SKEDSOFT

Data Mining & Data Warehousing

Introduction: OLAP servers present business users with multidimensional data from data warehouses or data marts, without concerns regarding how or where the data are stored. However, the physical architecture and implementation of OLAP servers must consider data storage issues.

Implementations of a warehouse server for OLAP processing include the following:

Relational OLAP (ROLAP) servers: These are the intermediate servers that stand in between a relational back-end server and client front-end tools. They use a relational or extended-relational DBMS to store and manage warehouse data, and OLAP middleware to support missing pieces. ROLAP servers include optimization for each DBMS back end, implementation of aggregation navigation logic, and additional tools and services. ROLAP technology tends to have greater scalability than MOLAP technology. The DSS server of Micro strategy, for example, adopts the ROLAP approach.

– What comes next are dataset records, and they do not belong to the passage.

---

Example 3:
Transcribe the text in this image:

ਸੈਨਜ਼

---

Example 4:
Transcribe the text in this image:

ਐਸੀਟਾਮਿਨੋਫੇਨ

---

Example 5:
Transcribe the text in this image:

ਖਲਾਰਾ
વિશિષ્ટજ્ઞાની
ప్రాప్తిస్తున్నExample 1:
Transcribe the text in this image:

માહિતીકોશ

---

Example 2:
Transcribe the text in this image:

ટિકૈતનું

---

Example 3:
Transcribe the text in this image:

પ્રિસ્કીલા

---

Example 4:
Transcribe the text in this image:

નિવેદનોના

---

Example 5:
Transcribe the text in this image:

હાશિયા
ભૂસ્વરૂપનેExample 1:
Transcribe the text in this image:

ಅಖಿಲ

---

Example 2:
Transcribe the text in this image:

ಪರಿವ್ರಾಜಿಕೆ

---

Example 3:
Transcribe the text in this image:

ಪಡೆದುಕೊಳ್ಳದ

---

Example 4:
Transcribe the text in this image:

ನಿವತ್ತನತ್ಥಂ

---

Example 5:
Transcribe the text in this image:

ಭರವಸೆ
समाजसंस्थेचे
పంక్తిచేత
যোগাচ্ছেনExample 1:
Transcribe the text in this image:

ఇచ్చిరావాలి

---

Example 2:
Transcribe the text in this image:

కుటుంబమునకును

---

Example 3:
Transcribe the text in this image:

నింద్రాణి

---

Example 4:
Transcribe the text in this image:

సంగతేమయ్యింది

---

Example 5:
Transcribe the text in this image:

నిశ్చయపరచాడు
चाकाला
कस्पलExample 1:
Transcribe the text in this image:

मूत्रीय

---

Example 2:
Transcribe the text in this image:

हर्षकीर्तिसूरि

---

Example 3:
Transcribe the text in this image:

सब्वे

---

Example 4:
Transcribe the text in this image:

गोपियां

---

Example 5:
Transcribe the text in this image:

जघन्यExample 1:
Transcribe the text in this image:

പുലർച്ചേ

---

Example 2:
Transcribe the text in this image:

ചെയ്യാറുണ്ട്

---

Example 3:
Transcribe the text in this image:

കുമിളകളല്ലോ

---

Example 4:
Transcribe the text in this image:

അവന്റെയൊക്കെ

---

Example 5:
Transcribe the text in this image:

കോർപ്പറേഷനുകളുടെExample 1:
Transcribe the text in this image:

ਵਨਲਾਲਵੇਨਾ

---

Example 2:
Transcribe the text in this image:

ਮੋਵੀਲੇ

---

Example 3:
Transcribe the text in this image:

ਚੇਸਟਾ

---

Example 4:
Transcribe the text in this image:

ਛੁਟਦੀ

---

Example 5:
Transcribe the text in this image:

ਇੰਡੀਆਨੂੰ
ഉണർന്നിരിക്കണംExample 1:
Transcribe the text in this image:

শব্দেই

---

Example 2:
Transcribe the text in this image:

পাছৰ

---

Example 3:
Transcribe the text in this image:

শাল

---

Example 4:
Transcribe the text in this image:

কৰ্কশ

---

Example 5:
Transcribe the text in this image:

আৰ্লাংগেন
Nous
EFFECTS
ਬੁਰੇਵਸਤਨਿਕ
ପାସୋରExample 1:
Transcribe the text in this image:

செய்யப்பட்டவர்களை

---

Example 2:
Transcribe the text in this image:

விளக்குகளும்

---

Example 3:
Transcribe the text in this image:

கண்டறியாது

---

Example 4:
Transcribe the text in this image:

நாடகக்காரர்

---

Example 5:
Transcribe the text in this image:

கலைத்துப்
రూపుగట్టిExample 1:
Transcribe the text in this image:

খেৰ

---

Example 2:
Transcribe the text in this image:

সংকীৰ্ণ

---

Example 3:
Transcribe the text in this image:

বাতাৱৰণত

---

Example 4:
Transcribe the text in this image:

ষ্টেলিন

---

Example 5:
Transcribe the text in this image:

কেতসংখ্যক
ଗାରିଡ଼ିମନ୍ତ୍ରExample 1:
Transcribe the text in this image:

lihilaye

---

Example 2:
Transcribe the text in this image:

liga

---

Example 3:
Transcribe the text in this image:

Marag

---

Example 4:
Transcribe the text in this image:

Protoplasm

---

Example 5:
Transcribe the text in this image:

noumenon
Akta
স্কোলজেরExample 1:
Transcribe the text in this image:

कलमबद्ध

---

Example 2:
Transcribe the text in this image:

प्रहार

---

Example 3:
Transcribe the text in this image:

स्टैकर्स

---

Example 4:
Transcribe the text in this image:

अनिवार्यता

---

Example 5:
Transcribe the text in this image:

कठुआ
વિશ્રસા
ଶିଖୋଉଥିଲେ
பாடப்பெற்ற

Multidimensional OLAP (MOLAP) servers: These servers support multidimensional views of data through array-based multidimensional storage engines. They map multidimensional views directly to data cube array structures. The advantage of using a data cube is that it allows fast indexing to pre computed summarized data. Notice that with multidimensional data stores, the storage utilization may be low if the data set is sparse. In such cases, sparse matrix compression techniques should be explored (Chapter 4). Many MOLAP servers adopt a two-level storage representation to handle dense and sparse data sets: denser sub cubes are identified and stored as array structures, whereas sparse sub cubes employ compression technology for efficient storage utilization.

Hybrid OLAP (HOLAP) servers: The hybrid OLAP approach combines ROLAP and MOLAP technology, benefiting from the greater scalability of ROLAP and the faster computation of MOLAP. For example, a HOLAP server may allow large volumes of detail data to be stored in a relational database, while aggregations are kept in a separate MOLAP store. The Microsoft SQL Server 2000 supports a hybrid OLAP server.

Specialized SQL servers: To meet the growing demand of OLAP processing in relational databases, some database system vendors implement specialized SQL servers that provide advanced query language and query processing support for SQL queries over star and snowflake schemas in a read-only environment.

“How are data actually stored in ROLAP and MOLAP architectures?” Let’s first look at ROLAP. As its name implies, ROLAP uses relational tables to store data for on-line analytical processing. Recall that the fact table associated with a base cuboids is referred to as a base fact table. The base fact table stores data at the abstraction level indicated by the join keys in the schema for the given data cube. Aggregated data can also be stored in fact tables, referred to as summary fact tables. Some summary fact tables store both base fact table data and aggregated data, as in Example 3.10. Alternatively, separate summary fact tables can be used for each level of abstraction, to store only aggregated data.

MOLAP uses multidimensional array structures to store data for on-line analytical processing. Most data warehouse systems adopt client-server architecture. A relational data store always resides at the data warehouse/data mart server site. A multidimensional data store can reside at either the database server site or the client site.